I flipped the middle finger and left the hospital. Watcher and Big Kentucky waited by my bike. I looked to the left, where I’d seen a woman watching me earlier. She was gone.
“You whole?” Watcher asked. “Someone came out saying a woman was screaming in the elevator.”
“Fucking horn-dog,” Big Kentucky said. “Look at the wet spot on his crotch. Clean that shit up.”
“You see them?” Watcher climbed on his bike. Every member of the club was different, but Watcher was the most fucked up of the brotherhood. If I wanted to go and get revenge, I could count on him leading the way. Big Kentucky always wanted to do things by the book.
“Both shot in the head.” I straddled the bike and waited. “I need something right now.”
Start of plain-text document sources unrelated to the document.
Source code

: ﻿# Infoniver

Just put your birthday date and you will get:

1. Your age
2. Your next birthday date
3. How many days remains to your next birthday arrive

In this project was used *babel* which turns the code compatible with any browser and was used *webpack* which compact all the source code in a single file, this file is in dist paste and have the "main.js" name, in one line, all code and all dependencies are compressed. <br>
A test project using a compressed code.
Watcher walked away and made a call.
“We need to get Beast and Diesel out of jail,” Big Kentucky said. “Don’t do what you’re thinking of doing.”
“You would.”
“You’re right, and in those shoes, I’d expect one of you to stop me.” Big Kentucky climbed on his bike. “Fuck, Towles, you’re a good kid. Why fuck it all up doing shit like this?”
I chuckled. “The same reason everyone else does it. We don’t want to be part of society’s puppet show. We want to do things our way, not be part of the status quo.”
“There are two Street Punishers at the bar on Maxwell.” Watcher glanced at Big Kentucky. “It’s on the way to the county jail.”
Big Kentucky shook his head. “We get Beast and Diesel first.”
“Fuck, Kentucky. It’s on the way. ”
“Supposed to be a vote.” Big Kentucky started his bike and rolled to the exit.
“Your call,” Watcher said to me.
“We’ll stop if the bikes are there.” I rolled behind Kentucky, and we left the hospital parking lot under Manning’s watchful eyes. Sarah, with an h, stood on the sidewalk. She smiled, but I never saw her again.
Big Kentucky stayed ahead, not paying attention to Watcher and me lagging. As we came upon Hogzz, the biker bar the Street Punishers frequented, we stopped and let Big Kentucky keep going.
“Too many,” Watcher said. “The owner said there were only two.”
“They’ve got the whole fucking club here.” I pulled to the curb and climbed off the bike.
“What the fuck are you doing, Towles?” Watcher jumped off his bike and grabbed my arm. Big Kentucky rolled up, pissed off.
“We ain’t doing this, boys. Get back on your bikes.” Kentucky waited impatiently.
The front entrance opened, and several Punishers exited. Drunk and slurring, the first two fell down the steps. I started forward, and Big Kentucky had his big hand around my arm before I could take three steps.
“You being dead won’t help your parents, Towles. Save this shit for later.” Kentucky pulled me back.
“What the fuck?” The sober of the three Punishers started toward us.
I made it like I was getting on my bike and then turned, hitting the Punisher square in the nose. It took me a moment to realize the loud crunch was his nose and not my hand. The motherfucker dropped at my feet and started spazzing.
The other two Punishers got to their feet, sized me up, and decided it wasn’t a good day to die. They headed back inside for help .
“Get on your fucking bike, Towles,” Kentucky said.
I didn’t want to. I wanted to either kill every fucker in the bar or join my parents. I turned to Kentucky and Watcher. They’d go to war with me if it came to that, but it wasn’t fair to them. I climbed on the damned bike, and we left for the jail.